# Recently Dug



## Relic_Hunter (Nov 25, 2009)

Hey everyone:
       I'm kinda new here on the forum.......I recently dug this from an old dump my friend and I have been working....... I thought it was very interesting and decided to share it here to see if anyone could help me with the history, date and value.... Thanks for looking. All comments are greatly appreciated. 
 The word - Puritan encircles the base.
 Below is what is embossed on the bottom. 
PURITAN​Reg. U.S. Pat. Off.​Original​Dutch Oven​Baked Beans​Des. Pat. Applied For​11​


----------



## epackage (Nov 25, 2009)

Here's yours with a top on it....The last few on e-bay didn't sell but it's a cool little jar that you cooked the beans and served it in as well, seems to be made in the mid 1930'shttp://216.223.90.51:81/search~S0?/...,1,1,B/frameset&FF=ofm0187en&1,1,/endreferer/


----------



## Relic_Hunter (Nov 25, 2009)

> ORIGINAL: epackage
> 
> Here's yours with a top on it....The last few on e-bay didn't sell but it's a cool little jar that you cooked the beans and served it in as well, seems to be made in the mid 1930'shttp://216.223.90.51:81/search~S0?/ofm0187en/ofm0187en/1,1,1,B/l856~b1151899&FF=
> ofm0187en&1,1,,1,0/startreferer//search~S0/ofm0187en/ofm0187en/1,1,1,B/frameset&FF=ofm0187en&1,1,/endreferer/


 
 Thank so much for the quick response and information.
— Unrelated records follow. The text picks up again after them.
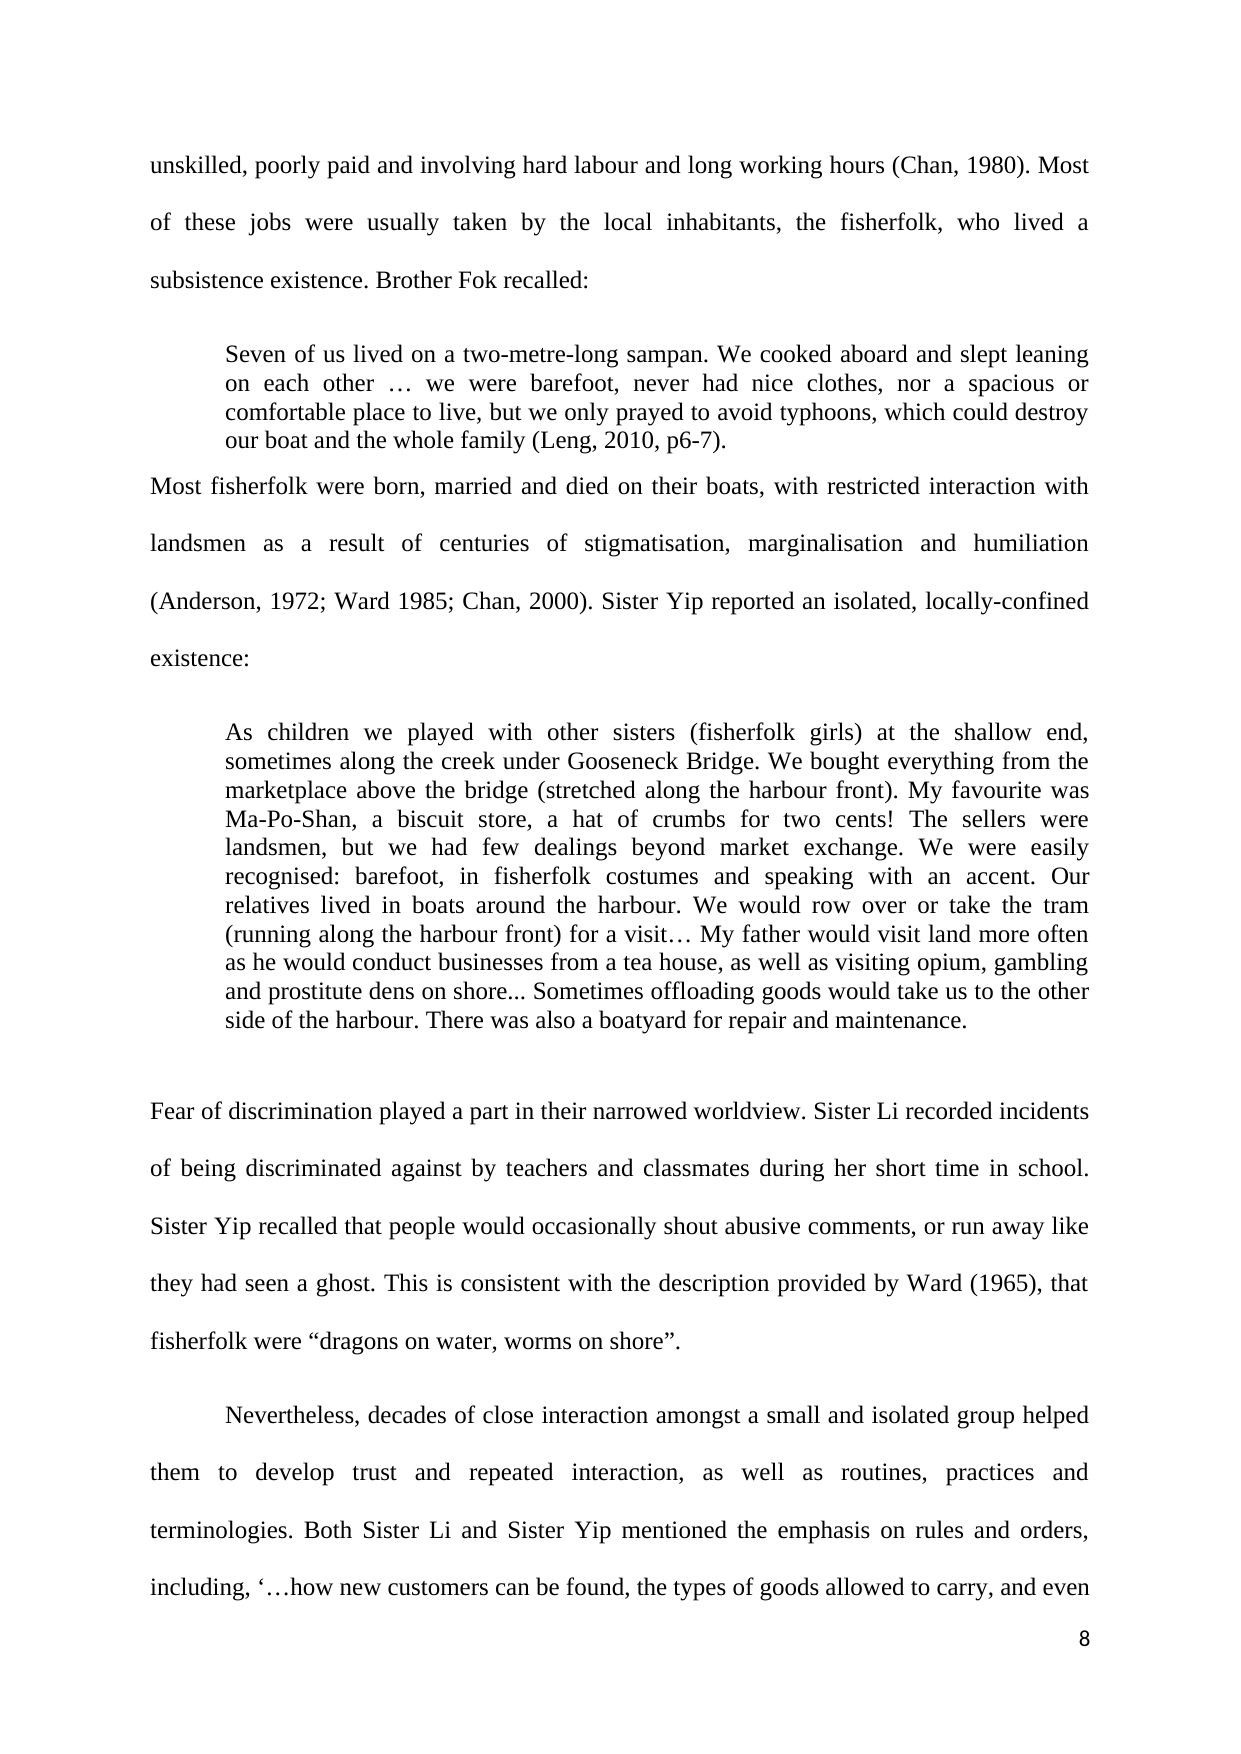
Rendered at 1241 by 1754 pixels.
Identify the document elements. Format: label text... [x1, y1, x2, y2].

text As children we played with other sisters (fisherfolk girls) at the shallow end, sometimes along the creek under Gooseneck Bridge. We bought everything from the marketplace above the bridge (stretched along the harbour front). My favourite was Ma-Po-Shan, a biscuit store, a hat of crumbs for two cents! The sellers were landsmen, but we had few dealings beyond market exchange. We were easily recognised: barefoot, in fisherfolk costumes and speaking with an accent. Our relatives lived in boats around the harbour. We would row over or take the tram (running along the harbour front) for a visit… My father would visit land more often as he would conduct businesses from a tea house, as well as visiting opium, gambling and prostitute dens on shore... Sometimes offloading goods would take us to the other side of the harbour. There was also a boatyard for repair and maintenance. [225, 717, 1090, 1034]
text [150, 150, 1090, 294]
text Most fisherfolk were born, married and died on their boats, with restricted interaction with landsmen as a result of centuries of stigmatisation, marginalisation and humiliation (Anderson, 1972; Ward 1985; Chan, 2000). Sister Yip reported an isolated, locally-confined existence: [150, 471, 1090, 672]
text Fear of discrimination played a part in their narrowed worldview. Sister Li recorded incidents of being discriminated against by teachers and classmates during her short time in school. Sister Yip recalled that people would occasionally shout abusive comments, or run away like they had seen a ghost. This is consistent with the description provided by Ward (1965), that fisherfolk were “dragons on water, worms on shore”. [150, 1096, 1090, 1354]
text Seven of us lived on a two-metre-long sampan. We cooked aboard and slept leaning on each other … we were barefoot, never had nice clothes, nor a spacious or comfortable place to live, but we only prayed to avoid typhoons, which could destroy our boat and the whole family (Leng, 2010, p6-7). [225, 339, 1090, 454]
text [150, 1400, 1090, 1601]
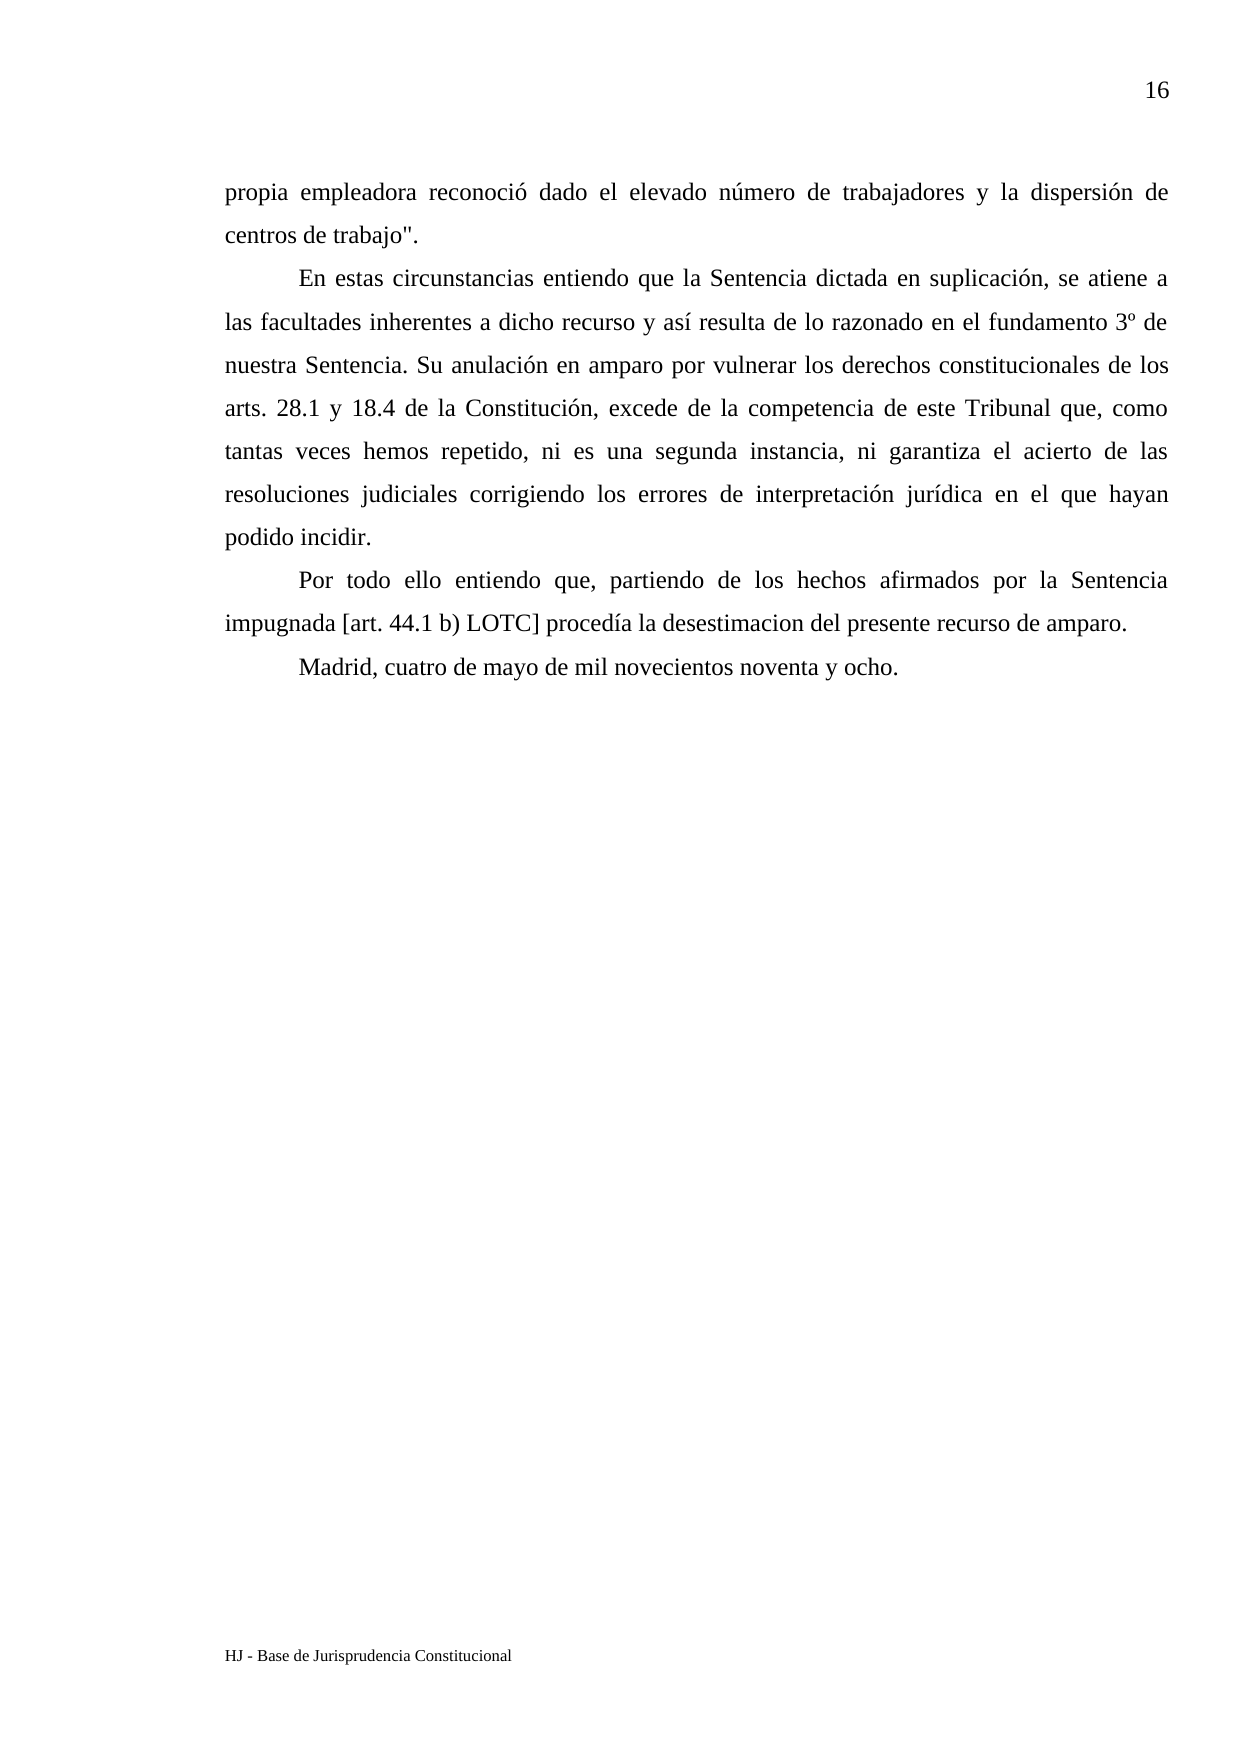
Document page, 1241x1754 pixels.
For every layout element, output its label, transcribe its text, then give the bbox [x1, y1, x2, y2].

text En estas circunstancias entiendo que la Sentencia dictada en suplicación, se atiene a las facultades inherentes a dicho recurso y así resulta de lo razonado en el fundamento 3º de nuestra Sentencia. Su anulación en amparo por vulnerar los derechos constitucionales de los arts. 28.1 y 18.4 de la Constitución, excede de la competencia de este Tribunal que, como tantas veces hemos repetido, ni es una segunda instancia, ni garantiza el acierto de las resoluciones judiciales corrigiendo los errores de interpretación jurídica en el que hayan podido incidir. [224, 263, 1169, 551]
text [224, 177, 1169, 249]
text Por todo ello entiendo que, partiendo de los hechos afirmados por la Sentencia impugnada [art. 44.1 b) LOTC] procedía la desestimacion del presente recurso de amparo. [224, 565, 1169, 637]
text Madrid, cuatro de mayo de mil novecientos noventa y ocho. [224, 652, 1169, 680]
Value isn't all that important to me.... Don't get me wrong I love digging the valueable one as well.... But I like bottles and jars that are unique in origin and / or design, just because they are different.


----------



## buzzkutt033 (Nov 25, 2009)

welcome to the forum relic_hunter. 

 great bunch of very knowledgable people in here. 

 stick around and enjoy the crowd!!

 jim


----------